The pressure on Singapore Airlines appears to be easing as vaccinated travel lanes support demand for air travel to and through Singapore. This is seeing the airline post-quarter-on-quarter improvements in passenger traffic and network growth.
Singapore Airlines narrows net loss in latest half-yearly results
In the six months to September 30, Singapore Airlines posted a US$617.8 million net loss. That’s a significant improvement on the US$3.467 billion net loss posted in the six months to September 30, 2020.
“International air travel continued to recover during the first half of FY2021/22, on the back of rising global COVID-19 vaccination rates and as travel corridors came into effect,” said Singapore Airlines in a statement when announcing the results on Thursday.
“The Singapore Airlines (SIA) Group’s passenger traffic (measured in revenue passenger kilometers) grew five-fold year-on-year, with passenger capacity (available seat kilometers) also growing five-fold year-on-year to reach 32% of pre-COVID-19 levels as of September 2021.”

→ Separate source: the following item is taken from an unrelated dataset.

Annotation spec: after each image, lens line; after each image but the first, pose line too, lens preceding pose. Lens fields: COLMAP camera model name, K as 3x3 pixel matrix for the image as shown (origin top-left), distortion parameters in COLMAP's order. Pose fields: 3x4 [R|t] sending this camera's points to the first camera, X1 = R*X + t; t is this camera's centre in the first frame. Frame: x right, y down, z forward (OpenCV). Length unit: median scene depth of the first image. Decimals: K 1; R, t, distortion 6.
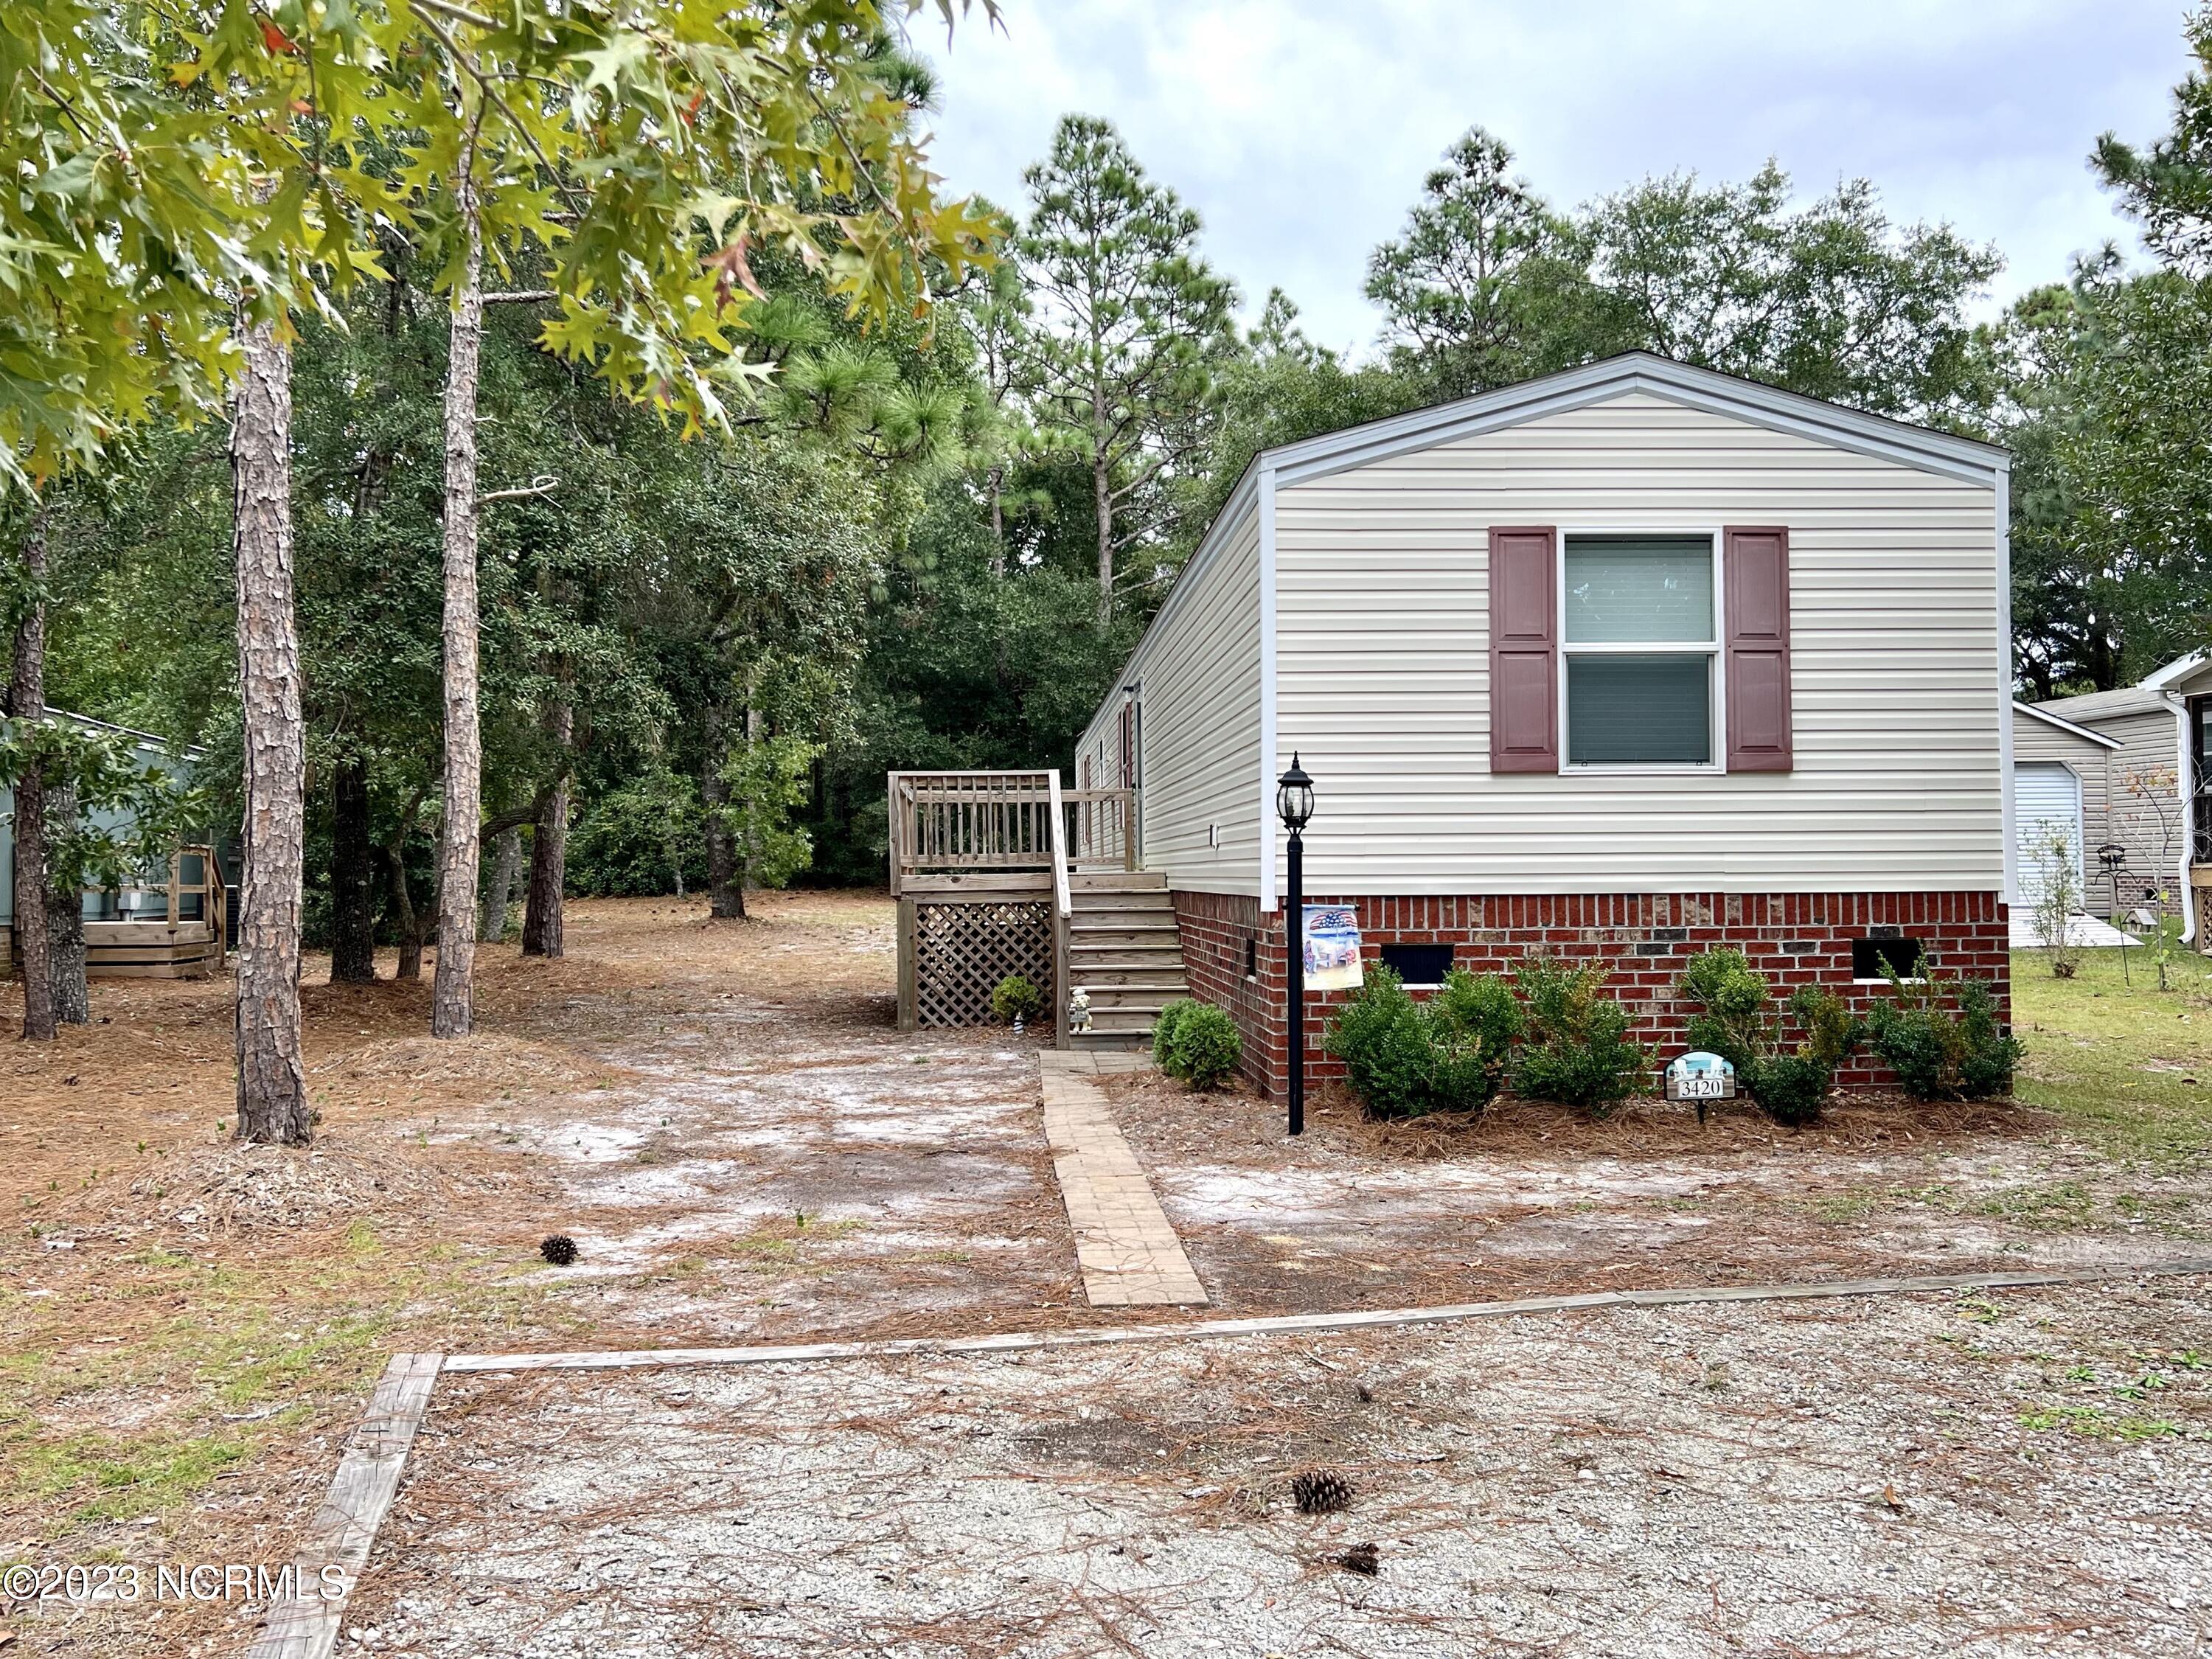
lens RADIAL K [[1929.2, 0, 1107.5], [0, 1929.2, 828.1], [0, 0, 1]] dist [0.069308, -0.019806]
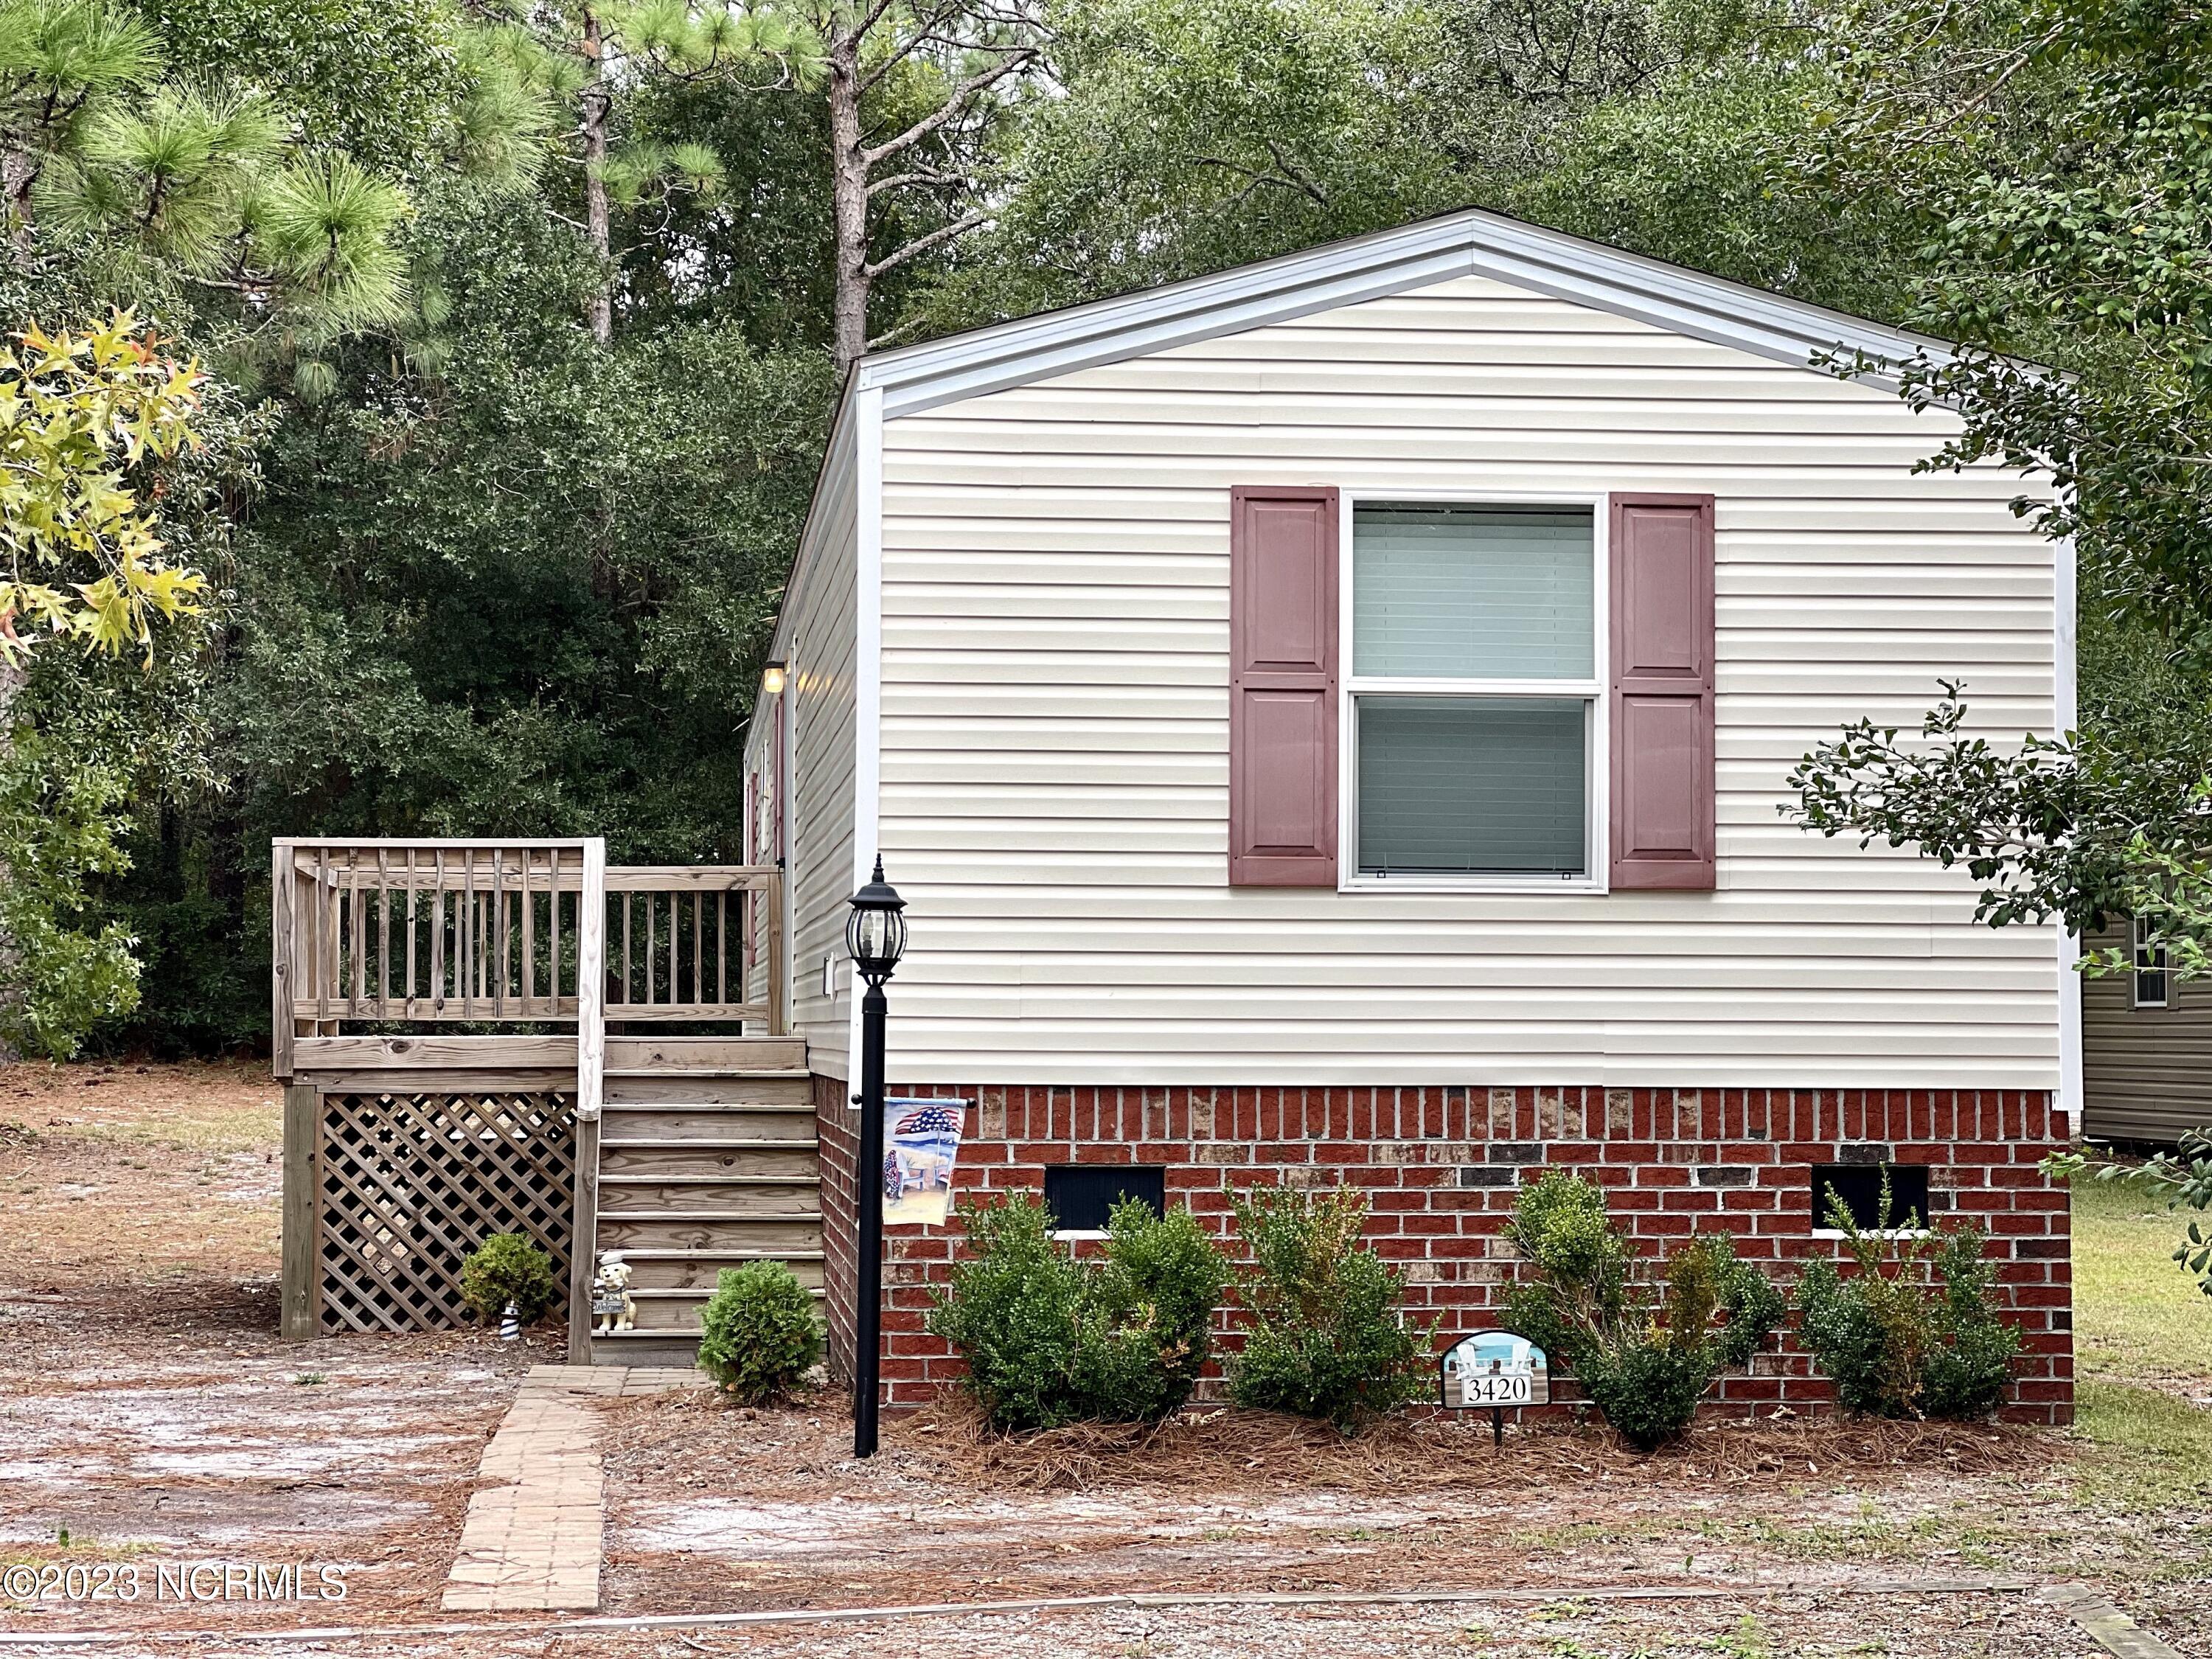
lens RADIAL K [[4971.2, 0, 1136.8], [0, 4971.2, 786.6], [0, 0, 1]] dist [0.144979, 0.000000]
pose [[0.999069, 0.015062, 0.040425, 0.103827], [-0.014022, 0.999566, -0.025891, -0.018639], [-0.040797, 0.025300, 0.998847, -0.571261]]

The operating cash deficit for six months to September 30 narrowed to US$78.24 million (or an average of US$13.29 million per month). After nearly two years of bleeding cash, seeing monthly operating cashflows nearing break-even must come as a welcome relief for Singapore Airlines.
Singapore Airlines Group revenue was US$2.087 billion in the six months to September 30. This is a 73% improvement on the group revenue recorded in the comparable six months in 2020. Passenger revenue was US$441.4 million in the six months to September 30.

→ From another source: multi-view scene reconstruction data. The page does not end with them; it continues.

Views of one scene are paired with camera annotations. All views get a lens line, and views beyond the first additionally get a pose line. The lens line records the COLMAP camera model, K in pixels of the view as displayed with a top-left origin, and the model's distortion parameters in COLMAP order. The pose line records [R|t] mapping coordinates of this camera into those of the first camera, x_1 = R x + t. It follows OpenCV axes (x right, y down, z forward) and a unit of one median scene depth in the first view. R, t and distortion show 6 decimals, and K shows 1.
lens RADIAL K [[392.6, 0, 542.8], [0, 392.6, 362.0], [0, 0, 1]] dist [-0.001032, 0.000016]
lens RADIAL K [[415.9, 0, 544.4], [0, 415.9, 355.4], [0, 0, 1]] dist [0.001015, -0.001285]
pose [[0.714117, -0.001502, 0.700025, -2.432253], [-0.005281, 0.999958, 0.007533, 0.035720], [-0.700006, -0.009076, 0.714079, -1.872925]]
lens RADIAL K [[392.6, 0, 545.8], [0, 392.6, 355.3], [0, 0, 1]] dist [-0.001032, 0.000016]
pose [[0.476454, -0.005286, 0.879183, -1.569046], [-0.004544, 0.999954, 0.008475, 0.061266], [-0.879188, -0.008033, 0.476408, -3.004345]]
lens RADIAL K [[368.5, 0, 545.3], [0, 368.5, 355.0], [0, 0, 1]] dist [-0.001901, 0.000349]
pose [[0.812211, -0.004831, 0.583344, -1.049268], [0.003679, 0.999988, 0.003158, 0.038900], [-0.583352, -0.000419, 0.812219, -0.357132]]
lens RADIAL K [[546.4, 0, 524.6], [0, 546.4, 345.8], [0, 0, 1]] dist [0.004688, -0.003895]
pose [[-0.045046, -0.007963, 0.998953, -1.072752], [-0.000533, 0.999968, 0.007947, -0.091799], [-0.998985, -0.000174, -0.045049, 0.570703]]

Stay informed: Sign up for our daily and weekly aviation news digests.
A stellar cargo performance at Singapore Airlines
Cargo revenue was up 51% compared to 2020 levels. Cargo revenue in the six months to September 30 was US$1.384 billion. Singapore Airlines says the strong cargo performance reflects the capacity crunch in both air freight and ocean freight and ongoing supply chain disruptions driving air freight demand.
At the end of September, the Singapore Airlines Group had an operating fleet of 171
passenger aircraft and seven freighters. Singapore Airlines itself had 121 passenger aircraft and the freighters. The remaining 50 aircraft belong to low-cost subsidiary Scoot.
In terms of aircraft movements, it was a relatively quiet six months for the Singapore Airlines Group. Singapore Airlines absorbed six Boeing 737 MAX 8 aircraft from now-defunct subsidiary SilkAir. One brand new A350-900 was delivered in June, and the last A330-300 left the Singapore Airlines fleet.
“The SIA Group remains steadfast in its commitment to emerge stronger from the pandemic, as it forges ahead in the second year of its three-year Transformation journey,” the airline’s statement continues.
“Singapore’s quarantine-free vaccinated travel lane arrangements support the safe and gradual recovery of Changi Airport as a major air hub. Air travel demand is expected to grow as vaccination rates rise, especially in countries within the Asia-Pacific region, and as government regulations ease further across key markets.”
Singapore Airlines is slowly rebuilding
By the end of 2021, the Singapore Airlines Group expects its available passenger capacity to reach 43% of pre-pandemic levels. Singapore Airlines and Scoot plan to fly to 73 destinations by the end of the year – around half the destinations served in 2019.
The network is slowly rebuilding. The eye-catching Singapore Airlines A380s will resume flying to London next week and Sydney on December 1. Flights to Houston (via Manchester) are also recommencing on December 1. Flights to Seattle via Vancouver kick off the following day.
After a horror period for the Singapore Airlines Group, the improving outlook will be welcomed. The airline group isn’t back in the black yet, but it is heading in the right direction.